The dream of a free and open Internet is slowly being killed by overregulation, censorship and bad laws that don't stop the right people, a top computer crime defense lawyer says.

The annual Black Hat computer security conference in Las Vegas kicked off Wednesday with a keynote address from Jennifer Granick, director of Civil Liberties at the Stanford Center for Internet and Society. Granick said that while the Internet needs to be reasonably safe in order to be functional, it's no longer the revolutionary place it was 20 years ago.

No one is murdering the dream of an open Internet, she said, but it's withering away because no one is prioritizing its protection. On top of that, new Internet users are coming from countries whose citizens aren't protected by a Bill of Rights or a First Amendment.

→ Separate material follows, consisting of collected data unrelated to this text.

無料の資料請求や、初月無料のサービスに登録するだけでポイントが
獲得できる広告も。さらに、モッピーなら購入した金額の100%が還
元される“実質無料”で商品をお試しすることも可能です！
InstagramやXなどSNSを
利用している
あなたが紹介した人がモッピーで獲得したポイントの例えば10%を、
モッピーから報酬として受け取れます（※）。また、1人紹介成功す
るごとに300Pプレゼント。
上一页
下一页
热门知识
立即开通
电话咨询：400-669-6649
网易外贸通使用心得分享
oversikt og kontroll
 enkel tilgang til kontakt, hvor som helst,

"Should we be worrying about another terrorist attack in New York, or about journalists and human rights advocates being able to do their jobs?" she asked.

Granick also railed against the federal Computer Fraud and Abuse Act, which carries sentences of up to 10 years in prison for a first-time offense. It does nothing to prosecute countries like China that launch state-sponsored attacks against the U.S. government and major companies, along with other dangerous hackers based overseas, she said. But, she added, it often hits small-time American hackers with unfairly harsh prison sentences.

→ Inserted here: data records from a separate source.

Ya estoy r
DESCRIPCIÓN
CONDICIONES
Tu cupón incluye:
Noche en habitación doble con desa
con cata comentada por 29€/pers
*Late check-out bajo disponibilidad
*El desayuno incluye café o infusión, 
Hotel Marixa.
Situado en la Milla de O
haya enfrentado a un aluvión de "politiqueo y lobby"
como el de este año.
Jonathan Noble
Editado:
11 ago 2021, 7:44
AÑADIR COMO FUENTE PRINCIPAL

In a separate briefing later Wednesday, Leonard Bailey of the Department of Justice's Computer Crime and Intellectual Property section, said that in most cases, prosecutions of computer crimes are very "reasonable" and not "prosecutors gone wild."

"But all it takes is one flogging in the public square and there's a chilling effect," he says. "So, we have to try to get this right."

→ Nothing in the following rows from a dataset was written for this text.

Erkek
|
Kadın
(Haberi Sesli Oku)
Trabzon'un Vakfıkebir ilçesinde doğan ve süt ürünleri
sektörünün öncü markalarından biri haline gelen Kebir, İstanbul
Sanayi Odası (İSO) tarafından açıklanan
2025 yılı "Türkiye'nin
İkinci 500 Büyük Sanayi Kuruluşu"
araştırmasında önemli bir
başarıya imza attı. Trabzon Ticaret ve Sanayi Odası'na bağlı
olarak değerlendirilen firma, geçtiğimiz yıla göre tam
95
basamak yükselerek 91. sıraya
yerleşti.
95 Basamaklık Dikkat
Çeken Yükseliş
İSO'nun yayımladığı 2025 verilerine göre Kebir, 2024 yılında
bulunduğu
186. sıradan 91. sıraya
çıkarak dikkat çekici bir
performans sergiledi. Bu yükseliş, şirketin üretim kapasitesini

A slew of hackers and information security professionals took the stage at Black Hat later on Wednesday.

One of the most popular talks featured Charlie Miller and Chris Valasek, who gained fame recently by hacking into and taking control of a Jeep Cherokee, prompting Fiat Chrysler to recall 1.4 million vehicles to fix the problem.

In a light-hearted talk in a packed ballroom that was often interrupted by applause, the pair detailed how they spent a year hacking into the Jeep, before ultimately infiltrating it through the cellular connection in its radio and then connecting to its controls.

Wednesday's later talks were set to include sessions on the cloning of contactless payment devices such as Apple Pay and Google Wallet, along with the hacking of gas pumps, new research on the prevalence of Internet scams and the hacking of Square Inc.'s mobile credit card-reading devices.

The conference continues on Thursday with sessions featuring the hacking of an Internet-connected sniper rifle, a look at ransomware and a discussion of the hidden risks of biometric identification.